- Born: August 1959 (age 66) Nigeria
- Occupation: Business executive
- Known for: Chief executive officer of Energy Commercial Bank

= Christiana Ekaete Olaoye =

Nigerian banking executive

Christiana Ekaete Olaoye is a Nigerian banking executive who has worked in the banking and financial services sector in Nigeria, the United Kingdom, and Ghana. She served as managing director and chief executive officer of Energy Commercial Bank (formerly Energy Bank Ghana).

== Career ==
Olaoye has worked in banking and financial services across multiple countries, including Nigeria, the United Kingdom, and Ghana. In April 2016, she joined Energy Commercial Bank as managing director and chief executive officer, where she oversaw the bank's operations and strategic development.

== Recognition ==
During her tenure in Ghana, Olaoye received several professional recognitions related to leadership in the banking sector.

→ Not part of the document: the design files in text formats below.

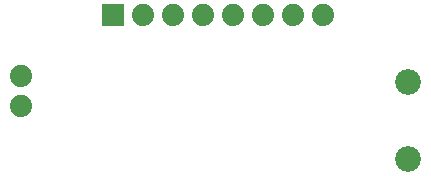
<source format=gbl>
G04 EAGLE Gerber RS-274X export*
G75*
%MOMM*%
%FSLAX34Y34*%
%LPD*%
%AMOC8*
5,1,8,0,0,1.08239X$1,22.5*%
G01*
%ADD10R,1.879600X1.879600*%
%ADD11C,1.879600*%
%ADD12C,2.184400*%


D10*
X149263Y920090D03*
D11*
X174663Y920090D03*
X200063Y920090D03*
X225463Y920090D03*
X250863Y920090D03*
X276263Y920090D03*
X301663Y920090D03*
X327063Y920090D03*
X71453Y843396D03*
X71453Y868796D03*
D12*
X399105Y863858D03*
X399105Y798580D03*
M02*

</source>
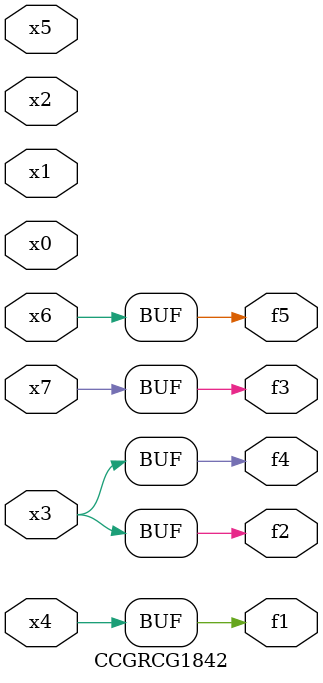
<source format=v>
module CCGRCG1842(
	input x0, x1, x2, x3, x4, x5, x6, x7,
	output f1, f2, f3, f4, f5
);
	assign f1 = x4;
	assign f2 = x3;
	assign f3 = x7;
	assign f4 = x3;
	assign f5 = x6;
endmodule

</source>
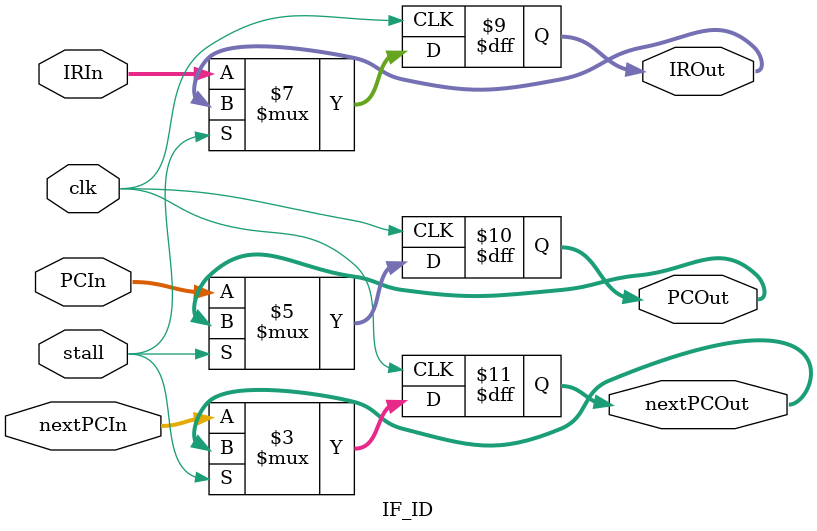
<source format=v>
module IF_ID(
	input wire clk, stall,
	input wire [15:0] PCIn, nextPCIn, IRIn, 
	output reg [15:0] IROut, PCOut, nextPCOut
) ;
	
	
	always @ (posedge clk) begin
		if (!stall)	begin
			IROut <= IRIn;
			PCOut <= PCIn;
			nextPCOut <= nextPCIn; 
		end			  
	end  
	
endmodule	
</source>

In 2016, she was named among the Top 50 Corporate Women Leaders in Ghana by The African Network of Entrepreneurs (TANOE) through its WomanRising initiative.

She was also recognized as Business Leader of the Year in the Banking and Finance category for West Africa at the West Africa Business Excellence Awards.

Other recognitions attributed to her include the Most Outstanding Foreign Banking Executive Award at the Feminine Ghana Achievement Awards and the Women Development Award, an initiative associated with UNESCO.